■ Requirement: Render everything from the start of the records down to the line containing "Silikonihihnat", inclusive, as a numbered list with blank lines omitted.

[[ Data for review, beginning ]]

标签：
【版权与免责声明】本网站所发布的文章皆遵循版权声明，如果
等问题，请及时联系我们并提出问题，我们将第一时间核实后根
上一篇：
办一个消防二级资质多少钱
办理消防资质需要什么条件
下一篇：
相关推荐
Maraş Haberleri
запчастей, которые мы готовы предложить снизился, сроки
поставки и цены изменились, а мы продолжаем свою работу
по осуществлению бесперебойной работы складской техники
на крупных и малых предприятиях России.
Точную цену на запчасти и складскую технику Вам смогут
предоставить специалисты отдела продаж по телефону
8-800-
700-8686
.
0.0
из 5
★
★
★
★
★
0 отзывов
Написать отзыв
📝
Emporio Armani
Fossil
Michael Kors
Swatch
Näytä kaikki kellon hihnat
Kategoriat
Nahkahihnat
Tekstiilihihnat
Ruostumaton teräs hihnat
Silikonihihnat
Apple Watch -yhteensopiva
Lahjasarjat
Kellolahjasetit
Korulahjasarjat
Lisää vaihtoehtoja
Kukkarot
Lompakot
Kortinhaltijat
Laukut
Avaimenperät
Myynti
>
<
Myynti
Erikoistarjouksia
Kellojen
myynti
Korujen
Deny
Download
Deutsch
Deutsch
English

[[ Data for review, end ]]

■ Response area:
1. 标签：
2. 【版权与免责声明】本网站所发布的文章皆遵循版权声明，如果
3. 等问题，请及时联系我们并提出问题，我们将第一时间核实后根
4. 上一篇：
5. 办一个消防二级资质多少钱
6. 办理消防资质需要什么条件
7. 下一篇：
8. 相关推荐
9. Maraş Haberleri
10. запчастей, которые мы готовы предложить снизился, сроки
11. поставки и цены изменились, а мы продолжаем свою работу
12. по осуществлению бесперебойной работы складской техники
13. на крупных и малых предприятиях России.
14. Точную цену на запчасти и складскую технику Вам смогут
15. предоставить специалисты отдела продаж по телефону
16. 8-800-
17. 700-8686
18. .
19. 0.0
20. из 5
21. ★
22. ★
23. ★
24. ★
25. ★
26. 0 отзывов
27. Написать отзыв
28. 📝
29. Emporio Armani
30. Fossil
31. Michael Kors
32. Swatch
33. Näytä kaikki kellon hihnat
34. Kategoriat
35. Nahkahihnat
36. Tekstiilihihnat
37. Ruostumaton teräs hihnat
38. Silikonihihnat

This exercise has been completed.